Rebooting Your Neural Software
The crawling we did as a child helped develop the neural connections that enable us to walk. All of us have established neural pathways for crawling. They are just cluttered up and inhibited by prior injuries, poor posture, bad training habits, and a sedentary lifestyle. Performing some crawls brings these pathways back to life.
Reciprocal Gait Pattern
We move in an opposite arm, opposite leg pattern. Walking, jogging, and sprinting all involve this cross body connection that efficiently propels our body. Most fitness activities have minimal or no activation of the reciprocal pattern of walking and running. You activate this reciprocal pattern of motion with the crawl.
Better Hip Mobility, Core Stability, and Posture
We are a nation of sitters. Prolonged sitting is not a normal activity. It promotes tight and weak hips and shoulders, inhibits the function of the core stabilizers, and destroys your posture. We need some training that moves us out of the sitting position, activates our core, takes the hips through their normal range of motion, and drives the postural muscles.
Cross Body Core Stability
Our muscles are arranged in an interconnected, spiral, and diagonal fashion. They are wired to connect your left hip with the right shoulder and the right hip with the left shoulder. The “core muscles” are designed to stabilize your middle so you can produce a better shoulder to hip connection.
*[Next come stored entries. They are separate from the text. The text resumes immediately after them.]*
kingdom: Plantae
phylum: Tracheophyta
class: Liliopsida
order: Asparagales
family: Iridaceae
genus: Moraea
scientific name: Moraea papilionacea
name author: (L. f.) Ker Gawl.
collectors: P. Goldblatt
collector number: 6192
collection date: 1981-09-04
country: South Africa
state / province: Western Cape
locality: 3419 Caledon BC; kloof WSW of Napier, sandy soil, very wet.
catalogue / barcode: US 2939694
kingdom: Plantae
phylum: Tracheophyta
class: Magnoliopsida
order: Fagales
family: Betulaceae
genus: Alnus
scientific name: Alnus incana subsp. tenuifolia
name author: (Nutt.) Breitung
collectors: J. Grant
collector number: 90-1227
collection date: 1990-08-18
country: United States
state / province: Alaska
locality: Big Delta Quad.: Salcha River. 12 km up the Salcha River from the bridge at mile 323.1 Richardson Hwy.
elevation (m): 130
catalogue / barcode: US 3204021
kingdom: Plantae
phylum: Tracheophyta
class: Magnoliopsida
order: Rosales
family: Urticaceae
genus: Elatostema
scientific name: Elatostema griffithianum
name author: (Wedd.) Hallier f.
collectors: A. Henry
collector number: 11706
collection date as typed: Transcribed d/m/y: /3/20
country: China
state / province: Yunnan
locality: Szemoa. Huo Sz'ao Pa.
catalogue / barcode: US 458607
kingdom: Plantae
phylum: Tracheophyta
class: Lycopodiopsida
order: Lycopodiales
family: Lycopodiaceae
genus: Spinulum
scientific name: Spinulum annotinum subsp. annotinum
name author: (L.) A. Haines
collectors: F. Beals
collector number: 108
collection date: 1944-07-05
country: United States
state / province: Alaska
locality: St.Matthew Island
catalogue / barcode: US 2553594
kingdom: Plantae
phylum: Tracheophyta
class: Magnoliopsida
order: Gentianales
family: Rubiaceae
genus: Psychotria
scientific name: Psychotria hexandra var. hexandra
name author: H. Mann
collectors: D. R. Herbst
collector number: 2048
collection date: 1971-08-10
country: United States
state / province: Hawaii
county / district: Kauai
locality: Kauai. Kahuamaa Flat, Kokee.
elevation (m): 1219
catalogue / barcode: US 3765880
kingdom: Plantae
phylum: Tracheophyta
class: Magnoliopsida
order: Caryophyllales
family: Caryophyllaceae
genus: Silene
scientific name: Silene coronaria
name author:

Crawling creates the anti-rotation and anti-extension force these muscles must control.
I like to perform all crawl activities on a turf surface or carpet. Grass fields hide rocks, broken glass, and other objects to avoid. Get down on all fours. Lift the knees off the floor and bring the right knee up to the right elbow. The left arm is extended forward and the left leg back. Pull the left leg up to the left elbow and move forward with the right arm as you extend the right leg. Your pelvis must stay stable as you move the hips into alternate flexion and extension. Try to keep the butt down and maintain a consistent and even reach with the limbs. Strive for full extension and flexion at the hips. Three sets of fifteen to twenty yards is a good start.
Tiger Crawl Progressions
Weight Vest Tiger Crawl
Put on your weight vest and go. This progression is an upper body intensive activity. I find my shoulders and upper back are the weak link in the chain. Many collegiate wrestling, football, and rugby programs use this drill.
Sled Tiger Crawl
Load up a sled and use a belt or shoulder harness and crawl. This variation helps develop better hip mobility and hip adductor strength. Keep the weights conservative and maintain proper spinal posture and full hip drive.